I barely passed in Math in my first term and pre-board exams. I did pretty well in Boards because by then, I had fallen in line and done exactly what I was supposed to.

I used to come home after an exam or a class test and easily solve the paper with a little extra time. All I needed was some time to think over the sum, try out the formulas by trial and error and see which one fit. To apply my brain and reach the answer. But the number of questions and the time allotted in the exam are measured to perfection.

You need 20 minutes for section A, 30 for section B, an hour each for sections C and D and 10 minutes for revision. You better know the trick to each sum from beforehand, you are already losing if you spend more than the allotted time on a particular sum, “Start answering from section D”, “If you can’t solve a sum, then move to the next, don’t waste your time.” They don’t want to see your aptitude, they are testing to see how well you oil their machinery. 

We had an English teacher who dictated the answers to important questions from each chapter.

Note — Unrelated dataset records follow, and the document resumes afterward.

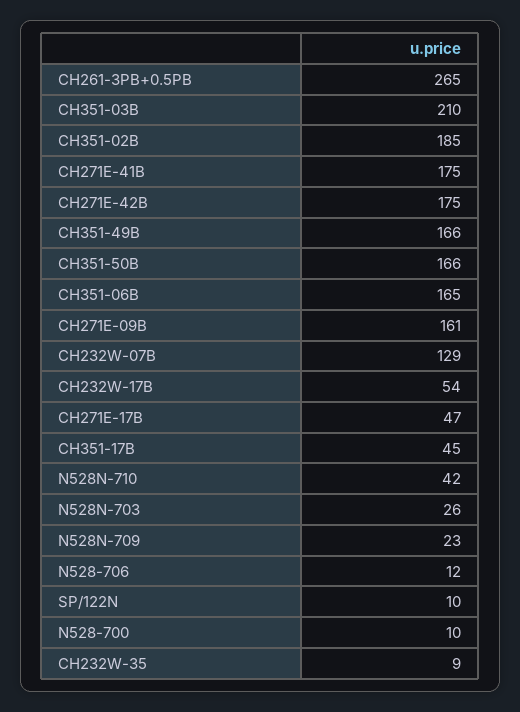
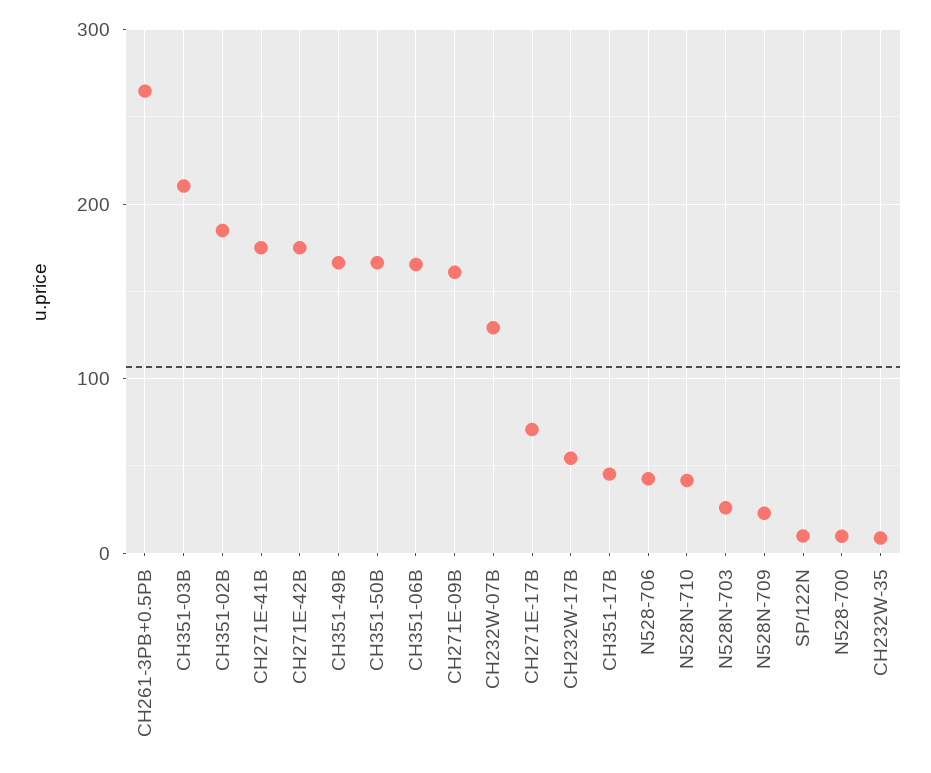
  {
    "CH261-3PB+0.5PB": 265,
    "CH351-03B": 210,
    "CH351-02B": 185,
    "CH271E-41B": 175,
    "CH271E-42B": 175,
    "CH351-49B": 166,
    "CH351-50B": 166,
    "CH351-06B": 165,
    "CH271E-09B": 161,
    "CH232W-07B": 129,
    "CH232W-17B": 54,
-   "CH271E-17B": 47,
+   "CH271E-17B": 70,
    "CH351-17B": 45,
    "N528N-710": 42,
    "N528N-703": 26,
    "N528N-709": 23,
-   "N528-706": 12,
+   "N528-706": 40,
    "SP/122N": 10,
    "N528-700": 10,
    "CH232W-35": 9
  }

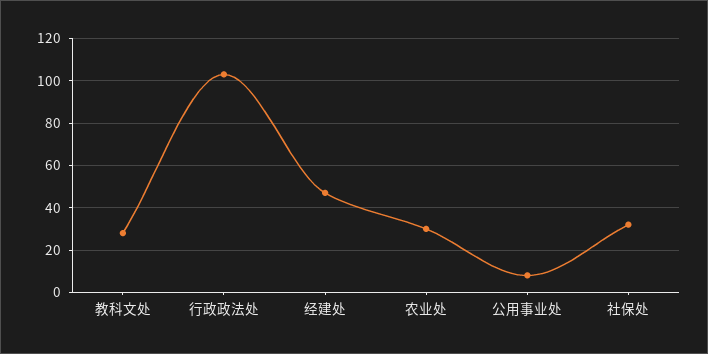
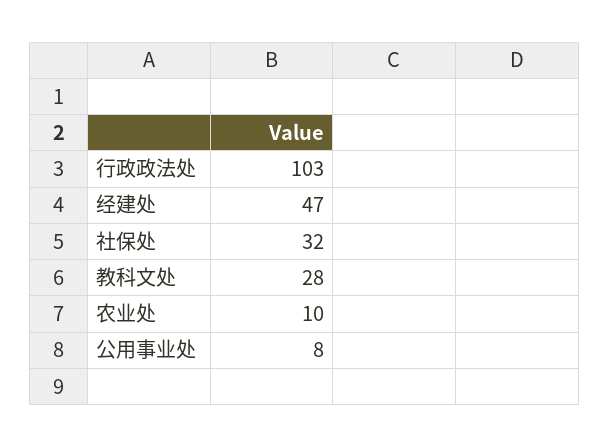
  {
    "教科文处": 28,
    "行政政法处": 103,
    "经建处": 47,
-   "农业处": 30,
+   "农业处": 10,
    "公用事业处": 8,
    "社保处": 32
  }

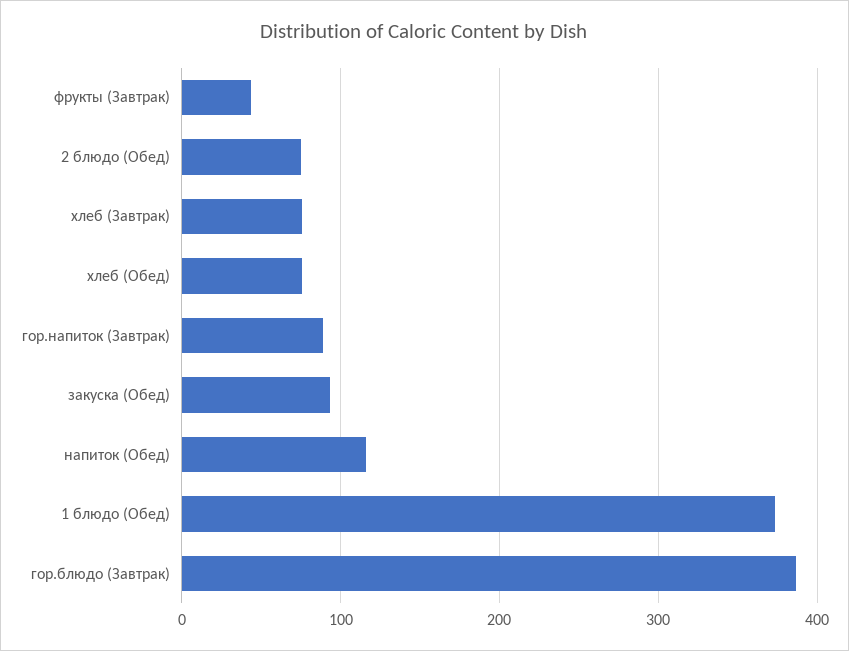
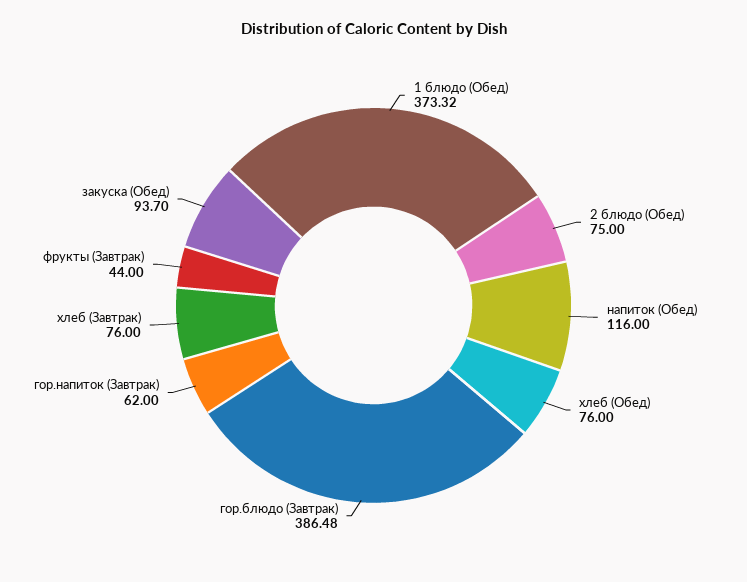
  {
    "фрукты (Завтрак)": 44,
    "2 блюдо (Обед)": 75,
    "хлеб (Завтрак)": 76,
    "хлеб (Обед)": 76,
-   "гор.напиток (Завтрак)": 90,
+   "гор.напиток (Завтрак)": 62,
    "закуска (Обед)": 93.7,
    "напиток (Обед)": 116,
    "1 блюдо (Обед)": 373.32,
    "гор.блюдо (Завтрак)": 386.48
  }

We had over two long registers filled with dictations to study from before our Board exam. It was incredible to see Silas Marner’s character described the same way in every answer script. Not so surprising to hear that people scored 99 in English literature.

Why did my opinion have to be identical to that of the invigilators? 

Yes, I know a lot more about the world now. I know what comes from where and how things were discovered. But what do I do with this information?

After 12 years of hoarding information, one fine day, I am suddenly supposed to go and practically implement it? How? I was never taught to use my head.

My whys are seen as disrespectful and there is no place for my what ifs. My college applications are supposed to exhibit my unique point of view and in my interviews, I am supposed to be me. Who the fuck is that?

It’s been two years since I graduated from school. I will not lie and say that Board marks don’t matter, because they do. After all, they decide which college you go to. But it certainly doesn’t decide your future. Nor is it a reflection of you. If you didn’t hit that century in your Boards, then congratulations, you failed. You failed to conform to mediocrity.